##### PASSAGE GIVEN #####

Welcome to part 4 of the “Maximizing BLE Throughput” blog post series! This blog post will provide the key takeaways from our previous 3 posts and also bring us up-to-date with the latest BLE spec (such as 2M PHY).
Bluetooth Low Energy was originally intended to transfer small chunks of data back and forth between devices. However, it’s now commonly used to transfer large amounts of data such as firmware updates, continuous sensor data, and even audio. For these types of use cases, it can become necessary to optimize your apps to maximize throughput. This article will explain the most important techniques to improve throughput.
Please feel free to check out our previous blog posts in the Maximizing BLE Throughput series. You can find a lot of great background information to better understand how BLE works and what factors affect transfer speed, DLE, etc. But be aware that some of the information in these posts may be outdated:
Review of How BLE Transfers Data
How Data is Exchanged Over BLE
Before we begin, let’s cover some of the basic BLE terminology:
- Central device (aka master): A device that initiates commands and requests, and accepts responses (e.g. smartphone).
- Peripheral device: A device that receives commands and requests, and returns responses (e.g. a BLE sensor).
- Connection Interval: The connection interval is the time period during which the central and peripheral devices communicate with each other.
- Connection Event: Each instance of communication between two devices is called a Connection Event.
During a connection interval, the master and peripheral exchange packets as shown below:
Multiple packets can also be exchanged in a connection interval as shown below:
This process can continue until both sides no longer have additional data to send, a package fails to get delivered, or if the maximum connection event duration is reached.

##### SOURCE EXCERPT #####

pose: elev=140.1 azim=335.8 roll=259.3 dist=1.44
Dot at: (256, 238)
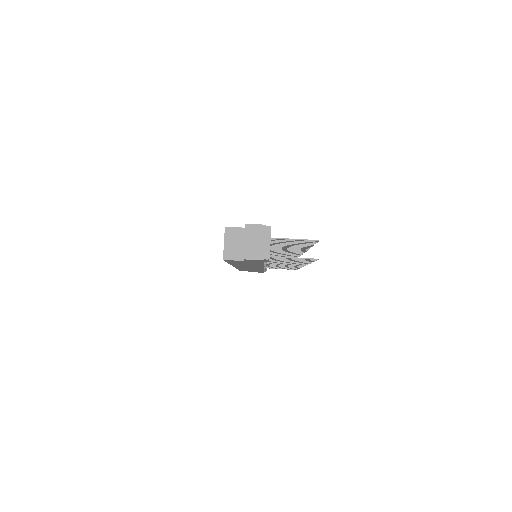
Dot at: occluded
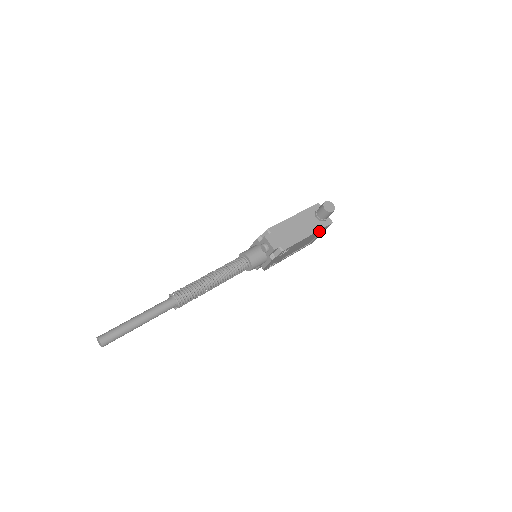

#####

** WHAT YOU NEED TO DO **
1. Name every term that the BLE throughput post defines in its list of basic BLE terminology.
2. Reproduce the part of the BLE throughput post that begins at the words "Please feel free" and ends after the words "a BLE sensor).".

** SOLUTIONS TO THE PROBLEMS **
1.
- Central device (aka master)
- Peripheral device
- Connection Interval
- Connection Event

2.
Please feel free to check out our previous blog posts in the Maximizing BLE Throughput series. You can find a lot of great background information to better understand how BLE works and what factors affect transfer speed, DLE, etc. But be aware that some of the information in these posts may be outdated:
Review of How BLE Transfers Data
How Data is Exchanged Over BLE
Before we begin, let’s cover some of the basic BLE terminology:
- Central device (aka master): A device that initiates commands and requests, and accepts responses (e.g. smartphone).
- Peripheral device: A device that receives commands and requests, and returns responses (e.g. a BLE sensor).